Он прижал ее к себе, только сейчас почувствовав, как соскучился по своей любимой женщине, долго терзал ее губы, пока наконец ее тело не стало расслабленным и доверчивым…
– Тебе хорошо?
– Мне всегда с тобой хорошо. Что бы я без тебя делал?
– Что? Нашел бы другую женщину, – Малика лукавила, всякая женщина хочет быть единственной, и тем приятнее заставить мужчину оправдываться, доказывая свою преданность, чем более он предан.
– Нет, я умер бы девственником в этом полку.
– Вернешься домой, вот там умирай себе, сколько хочешь, можно прямо в постели. Тебе будут дороги даже те люди, которых ты сегодня ругаешь.
– Нет уж, дорожить Кашаевым я не буду.
– Ты сам – хороший командир?
– Как я могу про себя…
– Ты опять бросил своего ротного в самое пекло, а его опять не убили. – Слова прозвучали со скрытым укором и иронией, и Усачева это задело.

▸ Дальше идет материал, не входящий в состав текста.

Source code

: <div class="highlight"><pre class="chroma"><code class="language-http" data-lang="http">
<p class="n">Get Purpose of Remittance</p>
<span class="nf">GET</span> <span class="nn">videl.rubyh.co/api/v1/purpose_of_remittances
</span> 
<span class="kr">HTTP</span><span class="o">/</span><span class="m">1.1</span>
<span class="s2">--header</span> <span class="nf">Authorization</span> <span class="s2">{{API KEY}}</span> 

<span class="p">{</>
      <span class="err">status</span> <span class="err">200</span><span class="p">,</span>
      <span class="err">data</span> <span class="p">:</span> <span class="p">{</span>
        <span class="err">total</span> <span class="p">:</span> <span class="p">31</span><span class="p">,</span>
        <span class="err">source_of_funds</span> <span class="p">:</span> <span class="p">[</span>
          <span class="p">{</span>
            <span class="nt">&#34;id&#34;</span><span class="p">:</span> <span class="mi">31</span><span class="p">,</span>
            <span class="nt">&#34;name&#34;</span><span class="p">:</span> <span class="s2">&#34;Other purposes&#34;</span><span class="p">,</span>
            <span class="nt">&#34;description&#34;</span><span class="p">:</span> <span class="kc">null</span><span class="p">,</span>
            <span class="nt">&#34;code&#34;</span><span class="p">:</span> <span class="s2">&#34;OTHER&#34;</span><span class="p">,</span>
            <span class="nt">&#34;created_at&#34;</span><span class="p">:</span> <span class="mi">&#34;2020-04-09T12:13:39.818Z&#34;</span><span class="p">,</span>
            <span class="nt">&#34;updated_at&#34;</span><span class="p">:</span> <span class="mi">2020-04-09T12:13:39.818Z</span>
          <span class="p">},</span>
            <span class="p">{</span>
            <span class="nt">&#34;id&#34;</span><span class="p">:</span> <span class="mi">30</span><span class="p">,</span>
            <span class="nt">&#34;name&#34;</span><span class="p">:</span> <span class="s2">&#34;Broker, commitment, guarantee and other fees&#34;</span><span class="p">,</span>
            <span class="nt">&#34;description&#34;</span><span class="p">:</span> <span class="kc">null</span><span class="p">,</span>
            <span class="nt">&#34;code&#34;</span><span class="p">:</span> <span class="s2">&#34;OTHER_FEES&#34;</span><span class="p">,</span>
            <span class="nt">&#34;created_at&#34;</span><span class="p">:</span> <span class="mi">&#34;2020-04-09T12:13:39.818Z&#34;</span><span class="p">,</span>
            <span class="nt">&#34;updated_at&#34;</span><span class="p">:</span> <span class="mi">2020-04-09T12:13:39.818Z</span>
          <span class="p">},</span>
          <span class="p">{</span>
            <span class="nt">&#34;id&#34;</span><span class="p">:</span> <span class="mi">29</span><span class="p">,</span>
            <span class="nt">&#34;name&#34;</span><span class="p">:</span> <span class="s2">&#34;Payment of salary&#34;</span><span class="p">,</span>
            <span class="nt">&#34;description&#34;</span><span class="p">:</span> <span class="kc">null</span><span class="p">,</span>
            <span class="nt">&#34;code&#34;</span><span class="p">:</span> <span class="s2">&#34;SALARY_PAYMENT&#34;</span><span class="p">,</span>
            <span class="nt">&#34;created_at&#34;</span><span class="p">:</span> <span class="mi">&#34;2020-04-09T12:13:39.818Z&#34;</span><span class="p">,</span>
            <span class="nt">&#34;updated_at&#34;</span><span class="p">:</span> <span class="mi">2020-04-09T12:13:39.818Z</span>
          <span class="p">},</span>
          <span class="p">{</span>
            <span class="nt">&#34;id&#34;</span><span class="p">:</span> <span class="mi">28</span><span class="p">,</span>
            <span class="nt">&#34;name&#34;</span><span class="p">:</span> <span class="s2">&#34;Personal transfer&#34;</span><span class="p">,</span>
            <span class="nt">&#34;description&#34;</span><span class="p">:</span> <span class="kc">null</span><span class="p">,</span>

– Что ты так о нем переживаешь?
– Я о тебе переживаю, я же просила, не отпускай его от себя. Да и о нем тоже, а почему нет? У любого человека только одна судьба, единственная.
– А откуда ты так много знаешь об операции, как будто сама там побывала?
– И побывала бы, просилась, да не пускают. А узнать труда не составит, если действительно интересоваться. К нам же легкораненые поступают.
– Тебе нечего там делать. Там действительно все плохо, и я не хочу, чтобы с тобой что-то случилось. – Он провел рукой по ее волосам, поцеловал в висок.
– Ты изменился, да? – Эта мимолетная, случайная нежность, принесенная ветром любви, сжала ее сердце, по-женски, даже по-матерински Малике стало жаль этого уставшего человека, которому так трудно отыскать свою дорогу.
– Я стал забывать свой собственный дом. Знаю, что так нельзя.
– Причина во мне?
– Нет, ты ни при чем, хотя иногда так хочется списать все на кого-то другого.
В декабре переправа по льдистым камням на другой, на левый берег Панджшера большого труда не представляла, зимой река потеряла напор, и глубину, и свою природную агрессию. Сразу же вошли в кустарник, в мелкий подлесок, на котором обвислой, старой шубой еще держалась пожухлая и усыпанная инеем желтая и зеленая листва. Густой подлесок полностью скрыл шестую роту от наблюдателей. В близлежащем кишлаке Ремизов должен был встретить взвод афганского спецназа и с этим усилением выдвинуться вперед и занять рубеж как раз напротив горловины Киджольского ущелья.
Афганский взвод по численности не уступал шестой роте, и командовал им бравый усатый майор с широкой улыбкой и большими амбициями.
– Я – майор! – тыча себе в грудь пальцем, говорил он, очевидно, имея в виду, что командир шурави всего лишь лейтенант и не мог им командовать.
– Майор, значит, майор, отлично, только это не имеет значения.
– Я майор, я командор. Мы бьем «духов», дошман хороб.
С русским языком он управлялся с трудом, но там, где говорят автоматы, можно обойтись и без языков. Ремизов огляделся, афганские солдаты, «зеленые», на самом деле оказались серыми, в толстой шерстяной униформе, в полевых фуражках из такой же ткани, в удобных чешских ботинках, но вместо шинелей или курток они носили с собой свернутые в рулон одеяла. В настоящий момент все это войско, далекое и от войны, и от всех прочих проблем, принимало поздний завтрак и пило чай с лепешками и кишмишем.
– Мы идем в Киджоль, ты с нами?
– Давай пить чай, угощаю. Успеем в Киджоль.
– Надо идти. Война. Так ты с нами?
– Да, – нехотя согласился майор, он все еще улыбался, но недовольные нотки в голосе уже проявились.
– Тогда иди за моей ротой, будешь прикрывать меня сзади. Понял меня?
– Понял. Фамиди, хуб.
– Тогда идем. – Дав дозору команду «вперед», Ремизов отправился вслед за ним, не оборачиваясь.
Перед левобережным Киджолем склон горы рассекала трещина, напоминавшая широкий овраг, по которой протекал небольшой, шириной в два шага ручей. Головной дозорный Сафаров перепрыгнул через него, и тут рядом с ним, разбрасывая каменные брызги, воткнулась пуля, он бросился бежать вверх по склону трещины, а следовавший за ним Комков задержался в растерянности.